5. Metode Penulisan Dalam rangka mendapatkan informasi yang diperlukan dalam menyusun skripsi ini, penyusun menggunakan metode penulisan deskriptif-analitis, yaitu memaparkan apa yang penyusun peroleh dari hasil studi literatur disertai dengan penelitian kepada petugas pastoral Rumah Sakit Bethesda Yogyakarta. Dan kemudian menganalisis data-data yang ada untuk mendapatkan suatu pengetahuan dan pemahaman yang benar mengenai pendampingan pastoral terhadap pasien dengan kondisi terminal illness. Penyusun melakukan penelitian dengan cara melakukan wawancara. Sasaran penelitian 4 orang petugas pastoral rumah sakit dari 5 petugas pastoral yang ada. Penyusun tidak menyertakan 1 orang ini karena tergolong masih baru dalam bidang pendampingan di rumah Sakit dan masih dalam masa orientasi sebagai calon Pendeta Rumah Sakit, sehingga pengalaman dalam melakukan pendampingan terhadap pasien terminal illness dirasa masih kurang.
5
6. Sistematika Penulisan BAB I
PENDAHULUAN Dalam bab ini penyusun akan menjabarkan mengenai latar belakang permasalahan, permasalahan, judul, tujuan penulisan, metode penulisan, dan sistematika penulisan.
BAB II
PENGERTIAN
TERMINAL
ILLNESS
DAN
PERMASALAHANNYA Dalam bab ini penyusun akan mencoba menjelaskan mengenai pengertian kondisi terminal illness, pengertian pendampingan, permasalahan-permasalahan pastoral yang dihadapi oleh penderita terminal illness, tahap-tahap penderita terminal illness menurut temuan Kubler-Ross, tujuan pendampingan pastoral terminal illness, dinamika pendampingan pastoral terminal illness, tahapan pendampingan pastoral, fungsi pendampingan pastoral, dan sejarah singkat Rumah Sakit Bethesda Yogyakarta kemudian akan diakhiri dengan kesimpulan.
BAB III
PENDAMPINGAN
PASTORAL
TERHADAP
PASIEN
TERMINAL ILLNESS Dalam bab ini akan menjabarkan analisa dari hasil penelitian yang didapatkan terhadap para petugas pastoral yang ada di Rumah Sakit Bethesda.
BAB IV
TINJAUAN TEOLOGIS Dalam bab ini berisi tentang sikap dasar, ketrampilan dasar serta peran pendamping bagi pasien terminal illness.

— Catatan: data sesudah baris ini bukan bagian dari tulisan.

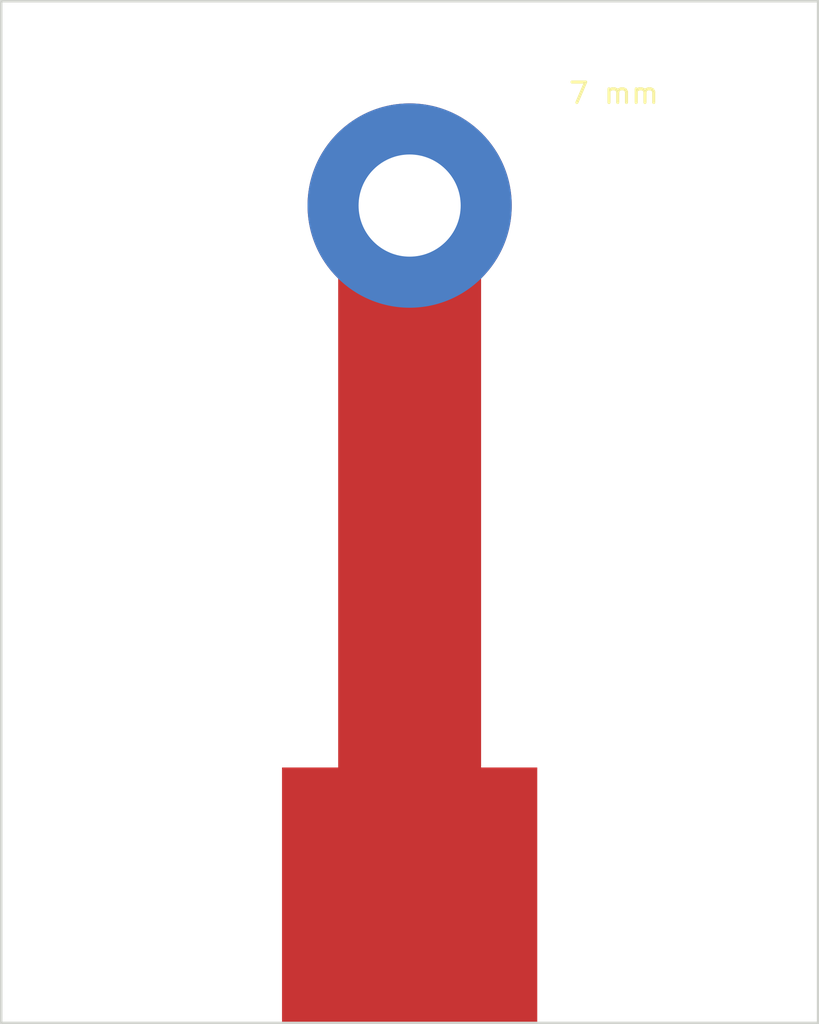
<source format=kicad_pcb>
(kicad_pcb (version 20171130) (host pcbnew "(5.1.5)-3")

  (general
    (thickness 1.6)
    (drawings 4)
    (tracks 1)
    (zones 0)
    (modules 1)
    (nets 1)
  )

  (page A4)
  (title_block
    (title "7 mm Test Board")
    (rev 1.0)
    (company "Würth Elektronik")
    (comment 4 "Dakota Woertink")
  )

  (layers
    (0 F.Cu signal)
    (31 B.Cu signal)
    (32 B.Adhes user)
    (33 F.Adhes user)
    (34 B.Paste user)
    (35 F.Paste user)
    (36 B.SilkS user)
    (37 F.SilkS user)
    (38 B.Mask user)
    (39 F.Mask user)
    (40 Dwgs.User user)
    (41 Cmts.User user)
    (42 Eco1.User user)
    (43 Eco2.User user)
    (44 Edge.Cuts user)
    (45 Margin user)
    (46 B.CrtYd user)
    (47 F.CrtYd user)
    (48 B.Fab user)
    (49 F.Fab user)
  )

  (setup
    (last_trace_width 0.25)
    (trace_clearance 0.2)
    (zone_clearance 0.508)
    (zone_45_only no)
    (trace_min 0.2)
    (via_size 0.8)
    (via_drill 0.4)
    (via_min_size 0.4)
    (via_min_drill 0.3)
    (uvia_size 0.3)
    (uvia_drill 0.1)
    (uvias_allowed no)
    (uvia_min_size 0.2)
    (uvia_min_drill 0.1)
    (edge_width 0.05)
    (segment_width 0.2)
    (pcb_text_width 0.3)
    (pcb_text_size 1.5 1.5)
    (mod_edge_width 0.12)
    (mod_text_size 1 1)
    (mod_text_width 0.15)
    (pad_size 12.5 12.5)
    (pad_drill 0)
    (pad_to_mask_clearance 0.051)
    (solder_mask_min_width 0.25)
    (aux_axis_origin 0 0)
    (visible_elements 7FFFFFFF)
    (pcbplotparams
      (layerselection 0x010fc_ffffffff)
      (usegerberextensions false)
      (usegerberattributes false)
      (usegerberadvancedattributes false)
      (creategerberjobfile false)
      (excludeedgelayer true)
      (linewidth 0.100000)
      (plotframeref false)
      (viasonmask false)
      (mode 1)
      (useauxorigin false)
      (hpglpennumber 1)
      (hpglpenspeed 20)
      (hpglpendiameter 15.000000)
      (psnegative false)
      (psa4output false)
      (plotreference true)
      (plotvalue true)
      (plotinvisibletext false)
      (padsonsilk false)
      (subtractmaskfromsilk false)
      (outputformat 1)
      (mirror false)
      (drillshape 1)
      (scaleselection 1)
      (outputdirectory ""))
  )

  (net 0 "")

  (net_class Default "This is the default net class."
    (clearance 0.2)
    (trace_width 0.25)
    (via_dia 0.8)
    (via_drill 0.4)
    (uvia_dia 0.3)
    (uvia_drill 0.1)
  )

  (module 7_mm:7_mm (layer F.Cu) (tedit 664DF144) (tstamp 664D534A)
    (at 150 81)
    (fp_text reference "7 mm" (at 10 -5.5) (layer F.SilkS)
      (effects (font (size 1 1) (thickness 0.15)))
    )
    (fp_text value 7_mm (at -11 -5.5) (layer F.Fab)
      (effects (font (size 1 1) (thickness 0.15)))
    )
    (pad 2 smd rect (at 0 33.75) (size 12.5 12.5) (layers F.Cu F.Paste F.Mask))
    (pad 1 thru_hole circle (at 0 0) (size 10 10) (drill 5) (layers *.Cu *.Mask))
  )

  (gr_line (start 130 121) (end 130 71) (layer Edge.Cuts) (width 0.12))
  (gr_line (start 170 121) (end 130 121) (layer Edge.Cuts) (width 0.12))
  (gr_line (start 170 71) (end 170 121) (layer Edge.Cuts) (width 0.12))
  (gr_line (start 130 71) (end 170 71) (layer Edge.Cuts) (width 0.12))

  (segment (start 150 114.75) (end 150 81) (width 7) (layer F.Cu) (net 0))

)

</source>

Kemudian penyusun akan mencoba melihat kaitan teologi operatif dari masing-masing konselor atas pendampingan pastoral yang dilakukan terhadap pasien terminal illness. Sehingga diharapkan dapat menjembatani manusia yang sedang dalam kondisi menjelang ajal untuk lebih dapat memaknai hidupnya dalam hubungannya dengan sesama manusia juga terhadap Tuhannya.
6
BAB V
PENUTUP Bab ini berisi kesimpulan dari hasil penulisan pada bab-bab sebelumnya.